* **BRANO SCELTO**
Quasi sempre l’insinuazione ammiccante è che – lo sappiamo tutti, siamo persone cresciute – c’è qualcosa dietro. Un piano, un grande disegno, un complotto, come vogliamo chiamarlo. In genere riguarda la Juventus, l’anno scorso riguardava la Lazio, quest’anno il Milan. In fondo lo insinuano anche gli allenatori, che ci sono squadre favorite e sfavorite: si lamentano spesso dei rigori e, nello specifico, Gian Piero Gasperini davanti ai microfoni ha detto, in sostanza, che i rigori bastano a spiegare la differenza di classifica tra l’Atalanta e il Milan. Perché allora le persone non dovrebbero crederlo. Proprio nell’ultima partita, in seguito a qualche protesta dei rossoneri per un contatto in area di rigore, Duvan Zapata ha provocato Ibrahimovic dicendogli: «Non riuscite a chiudere una partita senza rigori, volete il tredicesimo?».

 

Ora, noi su l’Ultimo Uomo non parliamo mai di arbitri. Non lo facciamo neanche nelle analisi di partite in cui le decisioni arbitrali hanno finito per incidere non poco, e ovviamente non gli dedichiamo spazio per articoli interi. Le motivazioni sono diverse e le trovate scritte tutte qui. In sostanza diamo per scontato che ci possano essere degli episodi controversi, perché il regolamento calcistico è ricco di zone grigie che possono essere chiarite solo da interpretazioni soggettive. Ma diamo per scontata anche la buona fede e crediamo anche che parlare di arbitraggi, in sostanza, non porti a nulla se non a intossicare un discorso sportivo già involuto. Rifaccio queste premesse per dire che neanche stavolta vogliamo parlare di arbitraggi: non crediamo ci sia alcun complotto nella quantità di rigori data al Milan, né vogliamo riguardare gli episodi uno a uno analizzandoli. Ci sono già scrupolosi commentatori e persino ex arbitri a farlo. Però c’è anche da dire che i rigori sono un evento peculiare in una partita di calcio, e il numero di rigori dati al Milan comincia a essere una notizia, o comunque un’anomalia statistica difficile da ignorare.

* **ESTRATTO DATI**

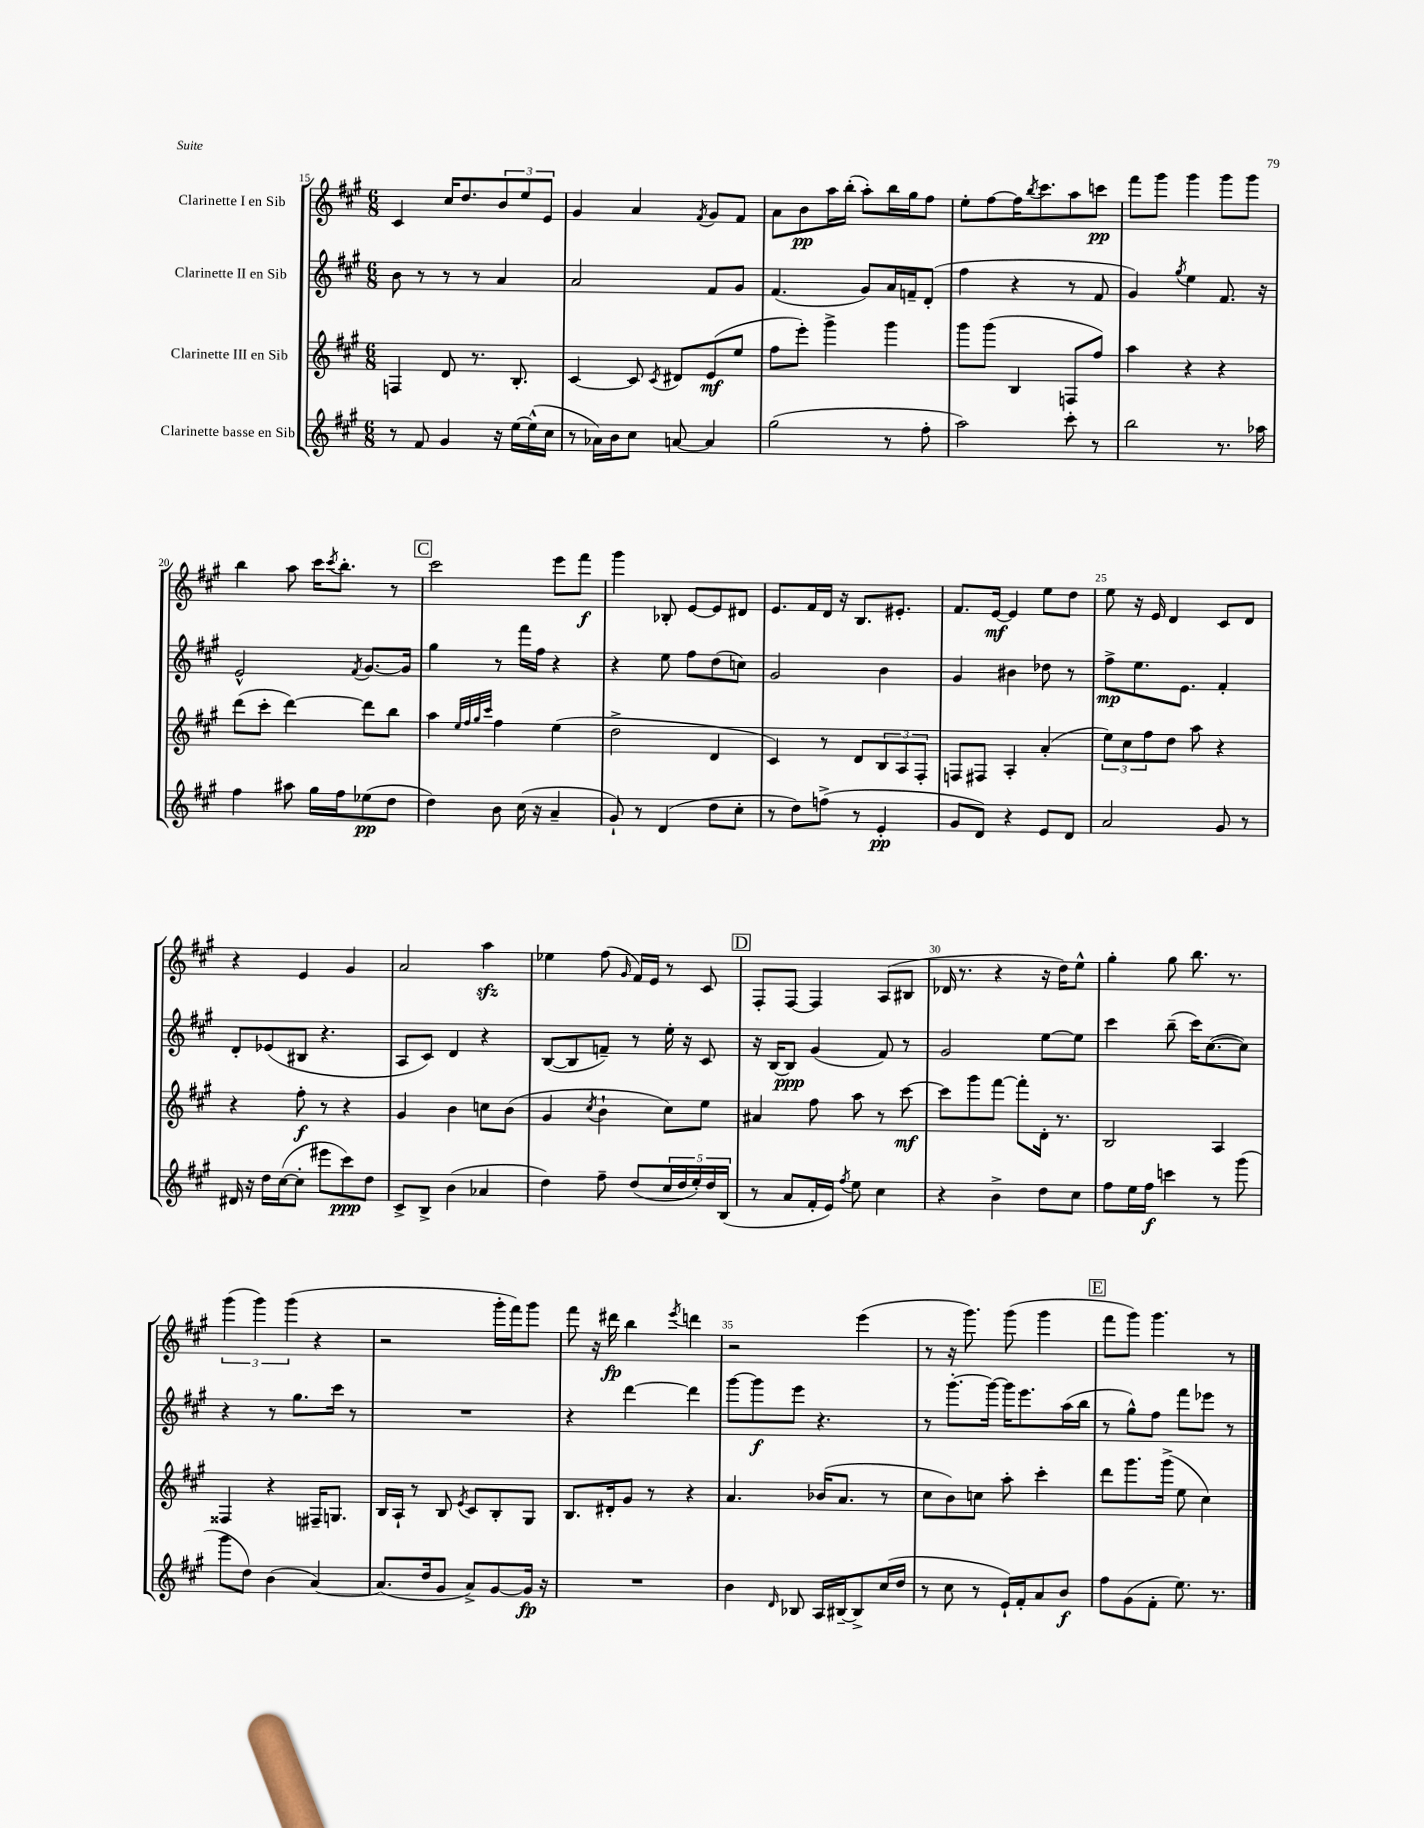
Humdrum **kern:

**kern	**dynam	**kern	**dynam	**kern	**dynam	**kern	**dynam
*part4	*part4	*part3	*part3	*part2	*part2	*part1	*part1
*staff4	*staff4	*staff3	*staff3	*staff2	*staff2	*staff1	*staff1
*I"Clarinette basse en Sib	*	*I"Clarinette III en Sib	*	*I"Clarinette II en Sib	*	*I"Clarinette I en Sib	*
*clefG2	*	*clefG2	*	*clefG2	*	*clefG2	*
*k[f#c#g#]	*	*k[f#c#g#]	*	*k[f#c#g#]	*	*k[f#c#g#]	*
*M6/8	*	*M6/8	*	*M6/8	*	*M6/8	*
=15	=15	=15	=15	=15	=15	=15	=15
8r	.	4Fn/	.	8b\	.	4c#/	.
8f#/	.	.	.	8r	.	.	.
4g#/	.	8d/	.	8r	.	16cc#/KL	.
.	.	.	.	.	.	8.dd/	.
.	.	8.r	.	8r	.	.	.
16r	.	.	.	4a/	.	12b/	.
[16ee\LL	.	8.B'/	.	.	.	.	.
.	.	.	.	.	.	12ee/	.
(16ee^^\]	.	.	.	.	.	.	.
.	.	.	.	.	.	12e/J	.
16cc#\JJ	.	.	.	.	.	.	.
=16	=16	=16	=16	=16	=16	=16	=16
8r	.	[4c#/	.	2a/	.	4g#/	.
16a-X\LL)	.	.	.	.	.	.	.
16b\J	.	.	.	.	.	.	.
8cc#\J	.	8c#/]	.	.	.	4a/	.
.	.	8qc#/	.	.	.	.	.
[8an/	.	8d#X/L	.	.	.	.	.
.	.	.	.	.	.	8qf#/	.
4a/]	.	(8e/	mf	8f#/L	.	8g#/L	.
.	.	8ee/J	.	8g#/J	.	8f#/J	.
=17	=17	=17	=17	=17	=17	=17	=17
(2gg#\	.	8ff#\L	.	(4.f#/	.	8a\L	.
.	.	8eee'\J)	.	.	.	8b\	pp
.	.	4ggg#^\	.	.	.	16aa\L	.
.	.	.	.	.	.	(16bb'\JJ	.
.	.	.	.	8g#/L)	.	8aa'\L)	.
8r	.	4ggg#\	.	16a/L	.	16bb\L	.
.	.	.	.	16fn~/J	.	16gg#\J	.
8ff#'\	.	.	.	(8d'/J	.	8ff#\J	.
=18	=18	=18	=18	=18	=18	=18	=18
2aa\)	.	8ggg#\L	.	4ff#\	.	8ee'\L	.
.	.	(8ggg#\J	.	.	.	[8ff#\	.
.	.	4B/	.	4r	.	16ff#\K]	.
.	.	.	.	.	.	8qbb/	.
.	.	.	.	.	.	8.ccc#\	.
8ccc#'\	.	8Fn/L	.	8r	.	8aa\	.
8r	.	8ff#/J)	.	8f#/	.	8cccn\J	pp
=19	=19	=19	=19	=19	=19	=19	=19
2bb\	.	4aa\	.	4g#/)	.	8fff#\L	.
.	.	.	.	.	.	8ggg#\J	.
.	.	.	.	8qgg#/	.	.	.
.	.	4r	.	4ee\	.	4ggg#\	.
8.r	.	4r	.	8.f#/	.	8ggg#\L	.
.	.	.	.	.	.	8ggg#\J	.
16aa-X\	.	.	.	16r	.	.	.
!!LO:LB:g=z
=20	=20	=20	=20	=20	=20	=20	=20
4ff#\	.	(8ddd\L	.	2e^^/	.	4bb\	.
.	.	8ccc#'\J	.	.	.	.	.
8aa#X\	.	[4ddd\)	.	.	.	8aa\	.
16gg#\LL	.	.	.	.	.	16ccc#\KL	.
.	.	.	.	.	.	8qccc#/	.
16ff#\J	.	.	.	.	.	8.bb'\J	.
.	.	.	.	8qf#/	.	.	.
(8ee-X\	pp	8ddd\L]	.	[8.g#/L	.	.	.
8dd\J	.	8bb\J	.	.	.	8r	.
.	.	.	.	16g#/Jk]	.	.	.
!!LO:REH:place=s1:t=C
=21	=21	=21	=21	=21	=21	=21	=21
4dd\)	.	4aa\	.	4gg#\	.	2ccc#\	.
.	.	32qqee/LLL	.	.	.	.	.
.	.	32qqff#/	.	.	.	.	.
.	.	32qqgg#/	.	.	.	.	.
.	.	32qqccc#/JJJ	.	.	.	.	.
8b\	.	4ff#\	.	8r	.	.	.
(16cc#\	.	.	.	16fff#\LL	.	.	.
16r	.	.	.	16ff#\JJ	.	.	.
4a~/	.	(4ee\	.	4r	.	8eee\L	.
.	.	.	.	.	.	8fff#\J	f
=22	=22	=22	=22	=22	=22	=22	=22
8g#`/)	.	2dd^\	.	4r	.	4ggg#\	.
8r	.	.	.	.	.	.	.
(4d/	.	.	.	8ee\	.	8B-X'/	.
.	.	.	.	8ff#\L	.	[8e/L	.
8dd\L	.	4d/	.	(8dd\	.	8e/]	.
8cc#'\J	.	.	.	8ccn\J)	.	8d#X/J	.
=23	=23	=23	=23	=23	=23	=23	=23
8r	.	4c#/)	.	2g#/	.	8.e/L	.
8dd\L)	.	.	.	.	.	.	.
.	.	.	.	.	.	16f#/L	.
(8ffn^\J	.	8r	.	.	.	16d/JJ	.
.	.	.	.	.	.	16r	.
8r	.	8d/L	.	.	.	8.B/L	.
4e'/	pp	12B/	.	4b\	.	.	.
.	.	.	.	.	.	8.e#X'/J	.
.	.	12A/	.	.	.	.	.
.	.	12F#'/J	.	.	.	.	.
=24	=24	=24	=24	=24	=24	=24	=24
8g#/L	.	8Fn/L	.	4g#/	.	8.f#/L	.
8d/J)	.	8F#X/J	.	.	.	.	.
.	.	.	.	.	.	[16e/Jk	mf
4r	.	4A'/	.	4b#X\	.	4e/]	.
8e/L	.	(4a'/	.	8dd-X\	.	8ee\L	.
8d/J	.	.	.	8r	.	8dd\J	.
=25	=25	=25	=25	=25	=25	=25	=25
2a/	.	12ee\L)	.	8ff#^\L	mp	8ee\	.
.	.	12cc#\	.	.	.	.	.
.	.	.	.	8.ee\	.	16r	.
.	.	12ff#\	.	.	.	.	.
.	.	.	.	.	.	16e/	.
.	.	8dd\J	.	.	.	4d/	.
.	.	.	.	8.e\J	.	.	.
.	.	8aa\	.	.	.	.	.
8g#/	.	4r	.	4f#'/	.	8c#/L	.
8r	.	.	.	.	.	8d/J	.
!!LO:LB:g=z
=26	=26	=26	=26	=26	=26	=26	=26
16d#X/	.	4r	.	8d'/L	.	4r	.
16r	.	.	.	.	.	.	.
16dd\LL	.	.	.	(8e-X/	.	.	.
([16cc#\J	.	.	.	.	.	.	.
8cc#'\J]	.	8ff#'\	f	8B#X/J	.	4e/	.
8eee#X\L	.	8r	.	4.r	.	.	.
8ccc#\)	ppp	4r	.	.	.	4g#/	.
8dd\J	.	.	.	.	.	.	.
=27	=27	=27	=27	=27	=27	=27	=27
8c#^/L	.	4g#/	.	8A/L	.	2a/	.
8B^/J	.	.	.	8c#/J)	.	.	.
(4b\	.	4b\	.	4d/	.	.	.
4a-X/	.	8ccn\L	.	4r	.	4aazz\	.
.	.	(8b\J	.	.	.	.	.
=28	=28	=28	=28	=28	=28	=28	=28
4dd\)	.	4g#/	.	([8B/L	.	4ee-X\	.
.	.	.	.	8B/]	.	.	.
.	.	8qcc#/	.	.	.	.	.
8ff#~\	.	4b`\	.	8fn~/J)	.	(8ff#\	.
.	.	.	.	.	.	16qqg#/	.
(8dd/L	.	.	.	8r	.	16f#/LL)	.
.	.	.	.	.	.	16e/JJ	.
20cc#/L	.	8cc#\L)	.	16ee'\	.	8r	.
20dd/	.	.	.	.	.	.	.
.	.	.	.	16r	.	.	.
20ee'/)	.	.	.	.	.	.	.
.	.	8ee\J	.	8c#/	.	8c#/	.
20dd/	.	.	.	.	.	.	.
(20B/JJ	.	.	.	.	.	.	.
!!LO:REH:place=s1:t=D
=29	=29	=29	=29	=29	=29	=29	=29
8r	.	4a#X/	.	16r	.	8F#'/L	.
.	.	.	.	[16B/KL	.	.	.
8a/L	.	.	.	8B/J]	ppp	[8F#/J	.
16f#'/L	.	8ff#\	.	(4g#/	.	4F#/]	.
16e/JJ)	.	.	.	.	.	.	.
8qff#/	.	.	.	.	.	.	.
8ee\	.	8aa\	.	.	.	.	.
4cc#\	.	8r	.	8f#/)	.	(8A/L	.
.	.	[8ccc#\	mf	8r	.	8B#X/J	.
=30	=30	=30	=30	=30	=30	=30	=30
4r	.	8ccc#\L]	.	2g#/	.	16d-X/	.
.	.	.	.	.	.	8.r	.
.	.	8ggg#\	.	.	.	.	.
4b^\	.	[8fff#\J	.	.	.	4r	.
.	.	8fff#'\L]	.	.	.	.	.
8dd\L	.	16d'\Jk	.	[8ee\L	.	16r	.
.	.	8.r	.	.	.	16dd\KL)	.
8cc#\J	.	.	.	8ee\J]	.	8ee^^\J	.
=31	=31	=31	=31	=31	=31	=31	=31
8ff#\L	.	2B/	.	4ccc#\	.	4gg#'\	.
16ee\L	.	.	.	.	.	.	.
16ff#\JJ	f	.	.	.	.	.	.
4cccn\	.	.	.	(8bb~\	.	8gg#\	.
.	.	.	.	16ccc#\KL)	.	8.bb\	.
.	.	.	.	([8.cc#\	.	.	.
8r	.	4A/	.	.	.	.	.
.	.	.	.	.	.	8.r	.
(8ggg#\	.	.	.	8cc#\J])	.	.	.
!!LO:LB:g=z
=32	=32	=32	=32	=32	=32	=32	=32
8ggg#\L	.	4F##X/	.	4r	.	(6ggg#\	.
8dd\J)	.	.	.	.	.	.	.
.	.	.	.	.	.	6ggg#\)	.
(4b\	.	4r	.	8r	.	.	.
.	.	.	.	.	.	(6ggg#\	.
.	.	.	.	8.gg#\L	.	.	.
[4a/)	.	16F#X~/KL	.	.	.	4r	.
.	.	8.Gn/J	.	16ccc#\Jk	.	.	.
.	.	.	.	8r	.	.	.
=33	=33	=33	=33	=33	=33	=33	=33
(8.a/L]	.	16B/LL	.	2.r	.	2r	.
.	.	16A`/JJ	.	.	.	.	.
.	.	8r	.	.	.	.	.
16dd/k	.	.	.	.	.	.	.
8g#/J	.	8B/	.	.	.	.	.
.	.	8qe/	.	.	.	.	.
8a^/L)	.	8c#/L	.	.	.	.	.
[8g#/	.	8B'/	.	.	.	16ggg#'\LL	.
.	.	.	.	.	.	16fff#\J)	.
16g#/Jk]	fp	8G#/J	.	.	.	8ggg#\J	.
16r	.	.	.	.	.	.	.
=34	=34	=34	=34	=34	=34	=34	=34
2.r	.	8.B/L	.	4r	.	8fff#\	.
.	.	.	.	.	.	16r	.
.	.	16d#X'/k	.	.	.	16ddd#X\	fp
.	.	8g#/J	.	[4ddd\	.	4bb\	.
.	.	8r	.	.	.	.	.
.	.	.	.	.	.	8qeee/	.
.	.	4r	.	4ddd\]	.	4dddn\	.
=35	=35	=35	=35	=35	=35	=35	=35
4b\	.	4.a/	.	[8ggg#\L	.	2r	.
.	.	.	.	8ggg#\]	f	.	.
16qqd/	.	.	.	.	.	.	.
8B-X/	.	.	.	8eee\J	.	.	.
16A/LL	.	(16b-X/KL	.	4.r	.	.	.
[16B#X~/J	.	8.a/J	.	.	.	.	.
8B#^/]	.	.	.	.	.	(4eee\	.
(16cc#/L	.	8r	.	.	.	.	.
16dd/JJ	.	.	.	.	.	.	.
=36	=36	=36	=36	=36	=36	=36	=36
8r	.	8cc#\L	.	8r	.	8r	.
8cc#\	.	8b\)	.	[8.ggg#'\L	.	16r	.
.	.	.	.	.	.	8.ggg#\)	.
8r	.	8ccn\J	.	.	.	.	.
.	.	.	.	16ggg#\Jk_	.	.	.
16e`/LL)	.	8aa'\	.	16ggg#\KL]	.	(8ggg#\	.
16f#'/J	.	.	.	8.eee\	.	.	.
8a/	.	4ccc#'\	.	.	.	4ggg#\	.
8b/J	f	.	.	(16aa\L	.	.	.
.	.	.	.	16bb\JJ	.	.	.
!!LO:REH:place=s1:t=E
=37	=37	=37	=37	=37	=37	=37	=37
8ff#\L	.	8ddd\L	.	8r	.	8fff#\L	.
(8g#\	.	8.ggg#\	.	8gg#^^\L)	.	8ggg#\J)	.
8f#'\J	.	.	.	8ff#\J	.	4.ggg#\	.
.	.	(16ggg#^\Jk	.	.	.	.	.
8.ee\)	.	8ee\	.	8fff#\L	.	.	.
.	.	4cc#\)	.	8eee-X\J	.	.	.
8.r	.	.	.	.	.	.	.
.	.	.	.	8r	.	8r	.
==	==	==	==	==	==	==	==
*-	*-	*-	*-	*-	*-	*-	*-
--
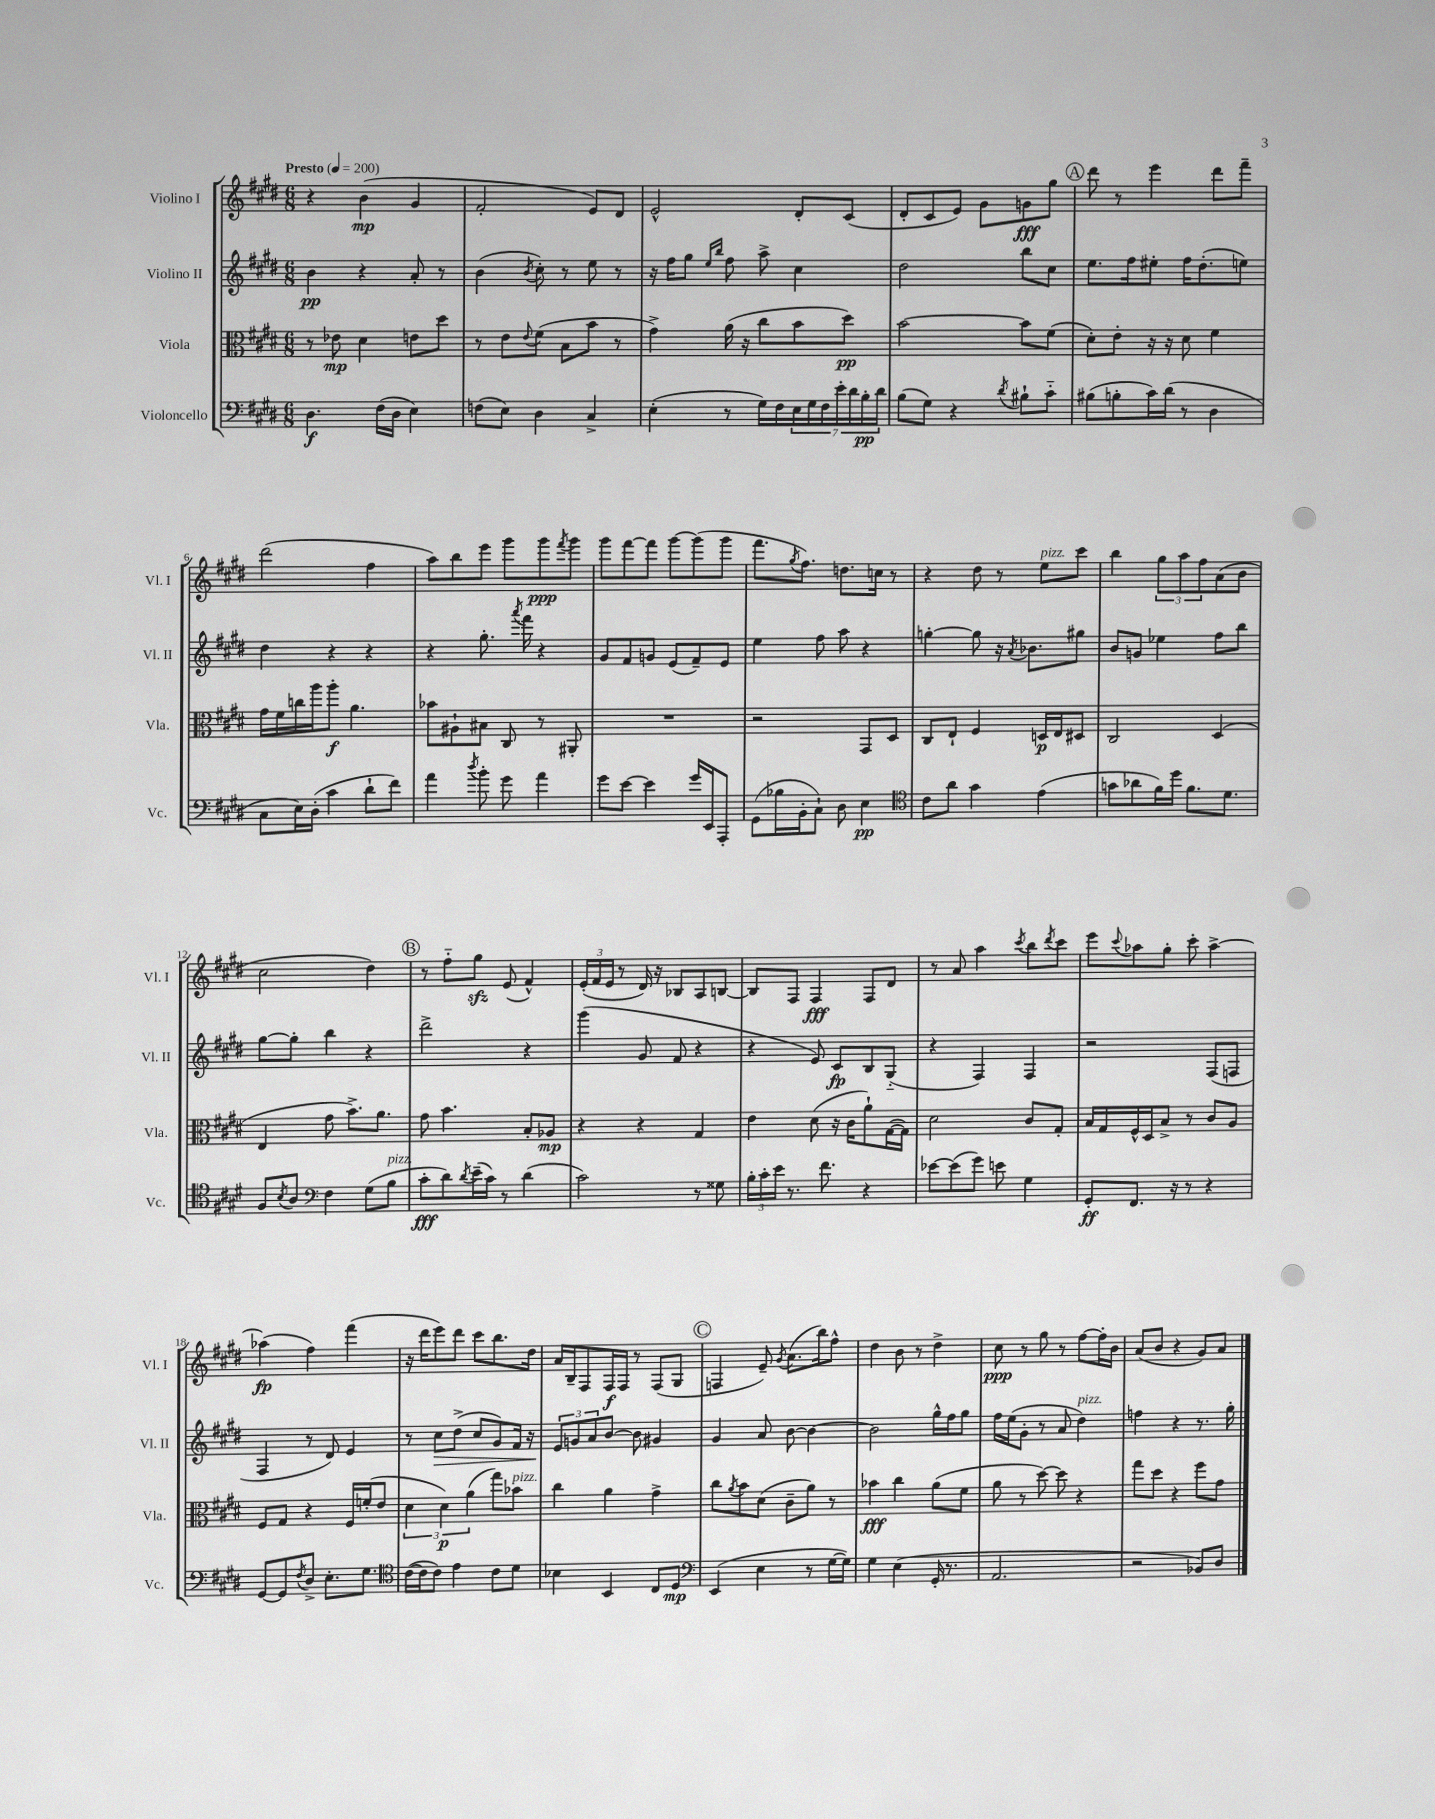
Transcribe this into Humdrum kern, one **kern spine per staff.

* **ESERCIZIO**
Elenca tutte le squadre di calcio nominate nel brano sui rigori. Le righe provengono da un'altra fonte.

* **RISPOSTA**
Juventus, Lazio, Milan, Atalanta